Interesting; I think, though, that the five pyung ahn forms are separate for a reason. They each focus on different aspects, laid out in their respective techniques. The way they're all put together here looks interesting, but I can't escape the feeling that it's just a mishmash or a "sampling" of highlights from different forms. 

On a more technical note, you (if that's you in the video) really need to work on deepening your stances and picking up your knees more with each step. As well, you need to make sure each technique is solid and distinct. Forms are practice, and it's no good practicing it at all in a rushed manner. In particular, I was bothered by the move (at about 00:40) taken from pyung ahn o dan, the double inside-outside block. You don't cross at all, just punching up your arms. The point behind that technique is that you've been grabbed, and the cross lets you escape. You're never going to be in a position where you need to double-punch above your head. Make sure your fists are even with the top of your head, and that your elbows are bent at right angles. 

There are probably other things that I could pick apart, but that's not exactly the point of this thread, I sense. I'll end this post where I began, with my sentiment that mashing all the pyung ahn forms together like that strikes me as a bit too artificial.


----------



## JWLuiza (Apr 16, 2007)

McZ said:


> www.tangsoodo.pl/c/pyung.avi
> 
> Pyung Ahn is connection of all Pyung Ahn forms, it was made in 1980 by master Ilija Jorga from Fudokan Karate Do.
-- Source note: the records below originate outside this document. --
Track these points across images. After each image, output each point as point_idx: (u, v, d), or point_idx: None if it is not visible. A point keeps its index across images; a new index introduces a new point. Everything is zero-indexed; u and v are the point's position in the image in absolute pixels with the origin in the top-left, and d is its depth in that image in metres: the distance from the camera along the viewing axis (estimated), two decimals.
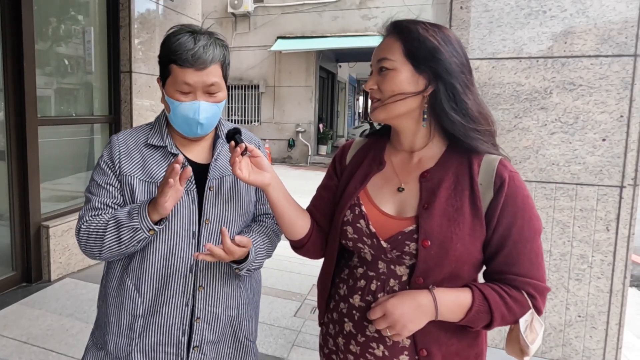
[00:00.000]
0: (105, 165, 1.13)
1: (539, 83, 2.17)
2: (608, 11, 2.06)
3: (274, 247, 1.24)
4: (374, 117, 1.00)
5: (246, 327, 1.23)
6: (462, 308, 0.89)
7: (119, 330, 1.12)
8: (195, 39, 1.05)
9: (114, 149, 1.13)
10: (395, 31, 0.96)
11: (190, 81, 1.05)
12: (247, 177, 0.99)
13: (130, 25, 3.86)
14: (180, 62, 1.04)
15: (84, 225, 1.09)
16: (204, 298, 1.13)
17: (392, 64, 0.94)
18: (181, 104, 1.07)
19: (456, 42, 0.95)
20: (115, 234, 1.04)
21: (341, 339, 1.03)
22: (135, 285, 1.11)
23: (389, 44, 0.96)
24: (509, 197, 0.89)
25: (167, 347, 1.12)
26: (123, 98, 3.97)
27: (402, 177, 1.00)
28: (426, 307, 0.88)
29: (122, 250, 1.06)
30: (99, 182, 1.12)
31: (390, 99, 0.94)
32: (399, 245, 0.93)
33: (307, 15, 11.46)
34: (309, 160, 11.83)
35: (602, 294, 2.18)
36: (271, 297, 3.13)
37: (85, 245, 1.09)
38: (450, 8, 2.27)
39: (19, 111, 3.13)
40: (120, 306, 1.12)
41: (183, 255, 1.10)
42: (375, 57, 0.98)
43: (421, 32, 0.93)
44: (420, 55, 0.92)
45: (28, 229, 3.25)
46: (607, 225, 2.13)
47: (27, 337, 2.52)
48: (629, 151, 2.08)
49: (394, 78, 0.94)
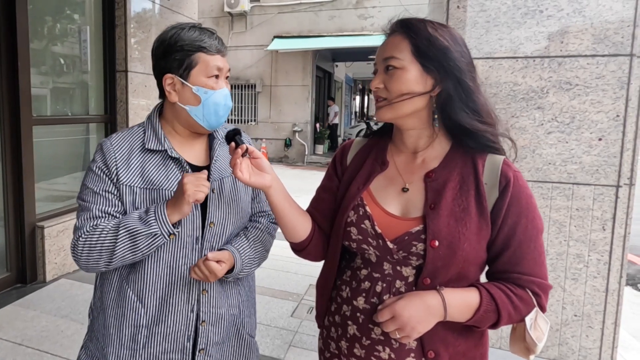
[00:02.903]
0: (100, 172, 1.07)
1: (536, 82, 2.18)
2: (604, 11, 2.07)
3: (267, 250, 1.24)
4: (379, 116, 0.98)
5: (248, 323, 1.24)
6: (470, 308, 0.89)
7: (121, 342, 1.09)
8: (210, 32, 1.13)
9: (109, 155, 1.08)
10: (402, 29, 0.94)
11: (221, 65, 1.10)
12: (248, 179, 0.97)
13: (126, 24, 3.84)
14: (210, 49, 1.09)
15: (83, 237, 1.03)
16: (208, 301, 1.12)
17: (400, 63, 0.92)
18: (215, 92, 1.09)
19: (462, 42, 0.94)
20: (129, 244, 1.00)
21: (344, 343, 1.01)
22: (137, 295, 1.08)
23: (396, 42, 0.94)
24: (514, 197, 0.90)
25: (172, 354, 1.10)
26: (119, 97, 3.94)
27: (406, 177, 0.99)
28: (435, 308, 0.88)
29: (135, 259, 1.04)
30: (94, 189, 1.06)
31: (397, 98, 0.93)
32: (406, 246, 0.92)
33: (304, 14, 11.45)
34: (306, 160, 11.82)
35: (598, 293, 2.18)
36: (268, 297, 3.12)
37: (86, 259, 1.03)
38: (447, 7, 2.27)
39: (14, 110, 3.10)
40: (121, 317, 1.09)
41: (187, 261, 1.09)
42: (381, 55, 0.96)
43: (430, 31, 0.91)
44: (430, 55, 0.90)
45: (23, 230, 3.23)
46: (603, 225, 2.14)
47: (21, 338, 2.50)
48: (625, 151, 2.08)
49: (402, 77, 0.92)
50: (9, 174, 3.15)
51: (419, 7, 9.48)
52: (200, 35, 1.09)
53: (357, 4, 11.09)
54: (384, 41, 0.98)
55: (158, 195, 1.07)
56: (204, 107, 1.09)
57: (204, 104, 1.09)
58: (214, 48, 1.09)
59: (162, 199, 1.07)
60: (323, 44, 11.04)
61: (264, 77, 11.99)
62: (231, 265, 1.09)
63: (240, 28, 11.92)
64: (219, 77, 1.11)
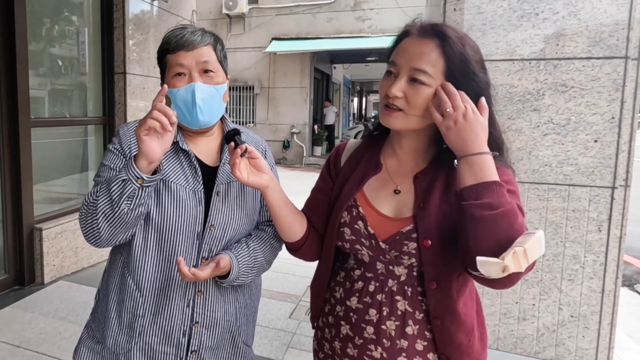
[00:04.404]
0: (116, 151, 1.10)
1: (532, 85, 2.19)
2: (599, 13, 2.08)
3: (268, 262, 1.20)
4: (389, 122, 0.94)
5: (244, 331, 1.22)
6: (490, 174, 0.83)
7: (120, 328, 1.11)
8: (182, 29, 1.10)
9: (124, 139, 1.11)
10: (439, 41, 0.88)
11: (183, 61, 1.06)
12: (246, 179, 0.98)
13: (124, 26, 3.84)
14: (171, 48, 1.08)
15: (86, 201, 1.01)
16: (203, 303, 1.11)
17: (429, 80, 0.87)
18: (179, 90, 1.07)
19: (482, 60, 0.92)
20: (105, 193, 0.97)
21: (337, 343, 1.02)
22: (136, 284, 1.09)
23: (431, 57, 0.88)
24: None
25: (167, 347, 1.10)
26: (117, 99, 3.95)
27: (398, 180, 1.00)
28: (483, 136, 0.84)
29: (115, 213, 0.97)
30: (110, 165, 1.08)
31: (414, 112, 0.90)
32: (397, 245, 0.93)
33: (302, 16, 11.47)
34: (304, 162, 11.83)
35: (594, 294, 2.20)
36: (266, 298, 3.13)
37: (84, 222, 1.01)
38: (444, 10, 2.29)
39: (12, 112, 3.10)
40: (121, 303, 1.11)
41: (186, 256, 1.08)
42: (410, 63, 0.89)
43: (468, 54, 0.88)
44: (459, 80, 0.87)
45: (21, 231, 3.23)
46: (599, 226, 2.15)
47: (19, 340, 2.49)
48: (620, 152, 2.10)
49: (428, 94, 0.88)
50: (7, 176, 3.15)
51: (416, 9, 9.53)
52: (171, 36, 1.09)
53: (355, 6, 11.11)
54: (415, 44, 0.90)
55: (163, 186, 1.07)
56: (175, 107, 1.08)
57: (173, 104, 1.09)
58: (177, 47, 1.06)
59: (167, 189, 1.07)
60: (321, 46, 11.06)
61: (262, 78, 11.99)
62: (227, 271, 1.07)
63: (239, 30, 11.93)
64: (185, 75, 1.07)
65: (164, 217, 1.06)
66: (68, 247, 3.49)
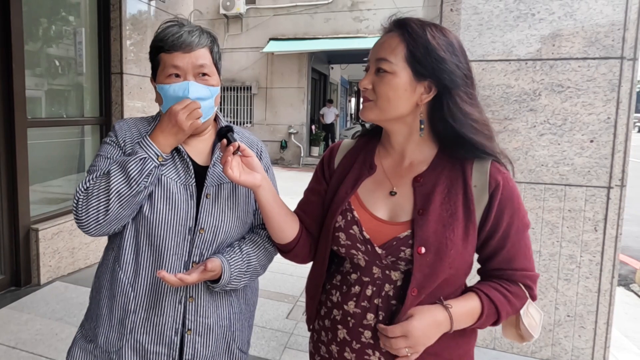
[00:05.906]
0: (113, 144, 1.11)
1: (528, 85, 2.20)
2: (595, 14, 2.09)
3: (262, 266, 1.17)
4: (364, 116, 0.97)
5: (239, 337, 1.19)
6: (473, 316, 0.92)
7: (111, 324, 1.09)
8: (180, 27, 1.07)
9: (120, 133, 1.12)
10: (400, 31, 0.91)
11: (179, 63, 1.05)
12: (238, 177, 0.97)
13: (121, 26, 3.83)
14: (167, 47, 1.05)
15: (83, 187, 1.01)
16: (195, 309, 1.09)
17: (391, 67, 0.90)
18: (171, 86, 1.05)
19: (460, 51, 0.92)
20: (121, 173, 0.99)
21: (335, 347, 1.01)
22: (128, 279, 1.08)
23: (391, 45, 0.91)
24: (506, 199, 0.91)
25: (159, 347, 1.08)
26: (114, 100, 3.94)
27: (394, 181, 0.98)
28: (443, 324, 0.90)
29: (133, 190, 0.99)
30: (106, 154, 1.09)
31: (383, 102, 0.92)
32: (394, 251, 0.92)
33: (299, 17, 11.47)
34: (302, 162, 11.82)
35: (590, 294, 2.20)
36: (263, 299, 3.12)
37: (85, 208, 0.99)
38: (440, 10, 2.29)
39: (8, 113, 3.09)
40: (112, 299, 1.09)
41: (177, 251, 1.06)
42: (375, 55, 0.94)
43: (429, 38, 0.88)
44: (423, 64, 0.88)
45: (17, 232, 3.21)
46: (595, 226, 2.16)
47: (15, 342, 2.48)
48: (616, 152, 2.11)
49: (391, 82, 0.90)
50: (3, 177, 3.13)
51: (413, 9, 9.53)
52: (166, 33, 1.06)
53: (352, 7, 11.13)
54: (380, 39, 0.95)
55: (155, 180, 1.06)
56: (166, 104, 1.07)
57: (164, 100, 1.08)
58: (174, 47, 1.05)
59: (158, 183, 1.06)
60: (318, 46, 11.06)
61: (260, 79, 11.99)
62: (218, 275, 1.05)
63: (236, 30, 11.92)
64: (180, 77, 1.06)
65: (154, 210, 1.05)
66: (64, 247, 3.48)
I changed it for TSD and add some elements. What do you thing about it?



Actually, there are a few people out there looking for Jiangnan, Channan, or some spelling like that.  Channan is supposed to be the origin of the Pinans.  I also know the WTSDA performs all five Pyong Ahns together as "Channan".

Great minds think alike.

Sadly, your video didn't come out right on my computer.


----------



## sholo86 (Apr 17, 2007)

It didnt' load correctly in my computer either. I don't know anything about TSD... I was just curious about the vid  ...


----------



## rmclain (Apr 17, 2007)

JWLuiza said:


> Actually, there are a few people out there looking for Jiangnan, Channan, or some spelling like that. Channan is supposed to be the origin of the Pinans. I also know the WTSDA performs all five Pyong Ahns together as "Channan".
> 
> Great minds think alike.
> 
> Sadly, your video didn't come out right on my computer.


 

Over the years, I've heard of people looking for the forms Jiangnan or Channan.  I've heard they are the foundation along with Kusanku (Kong Son Kun) for the Pinan (Heian, Pyung Ahn) forms.

While I was in Okinawa during most of the month of November 2006, I visited and asked some Okinawan karate instructors about these.  I couldn't find anyone that had heard of the Jiangnan or Channan forms.  Could have been my bad pronounciation though.

R. McLain


----------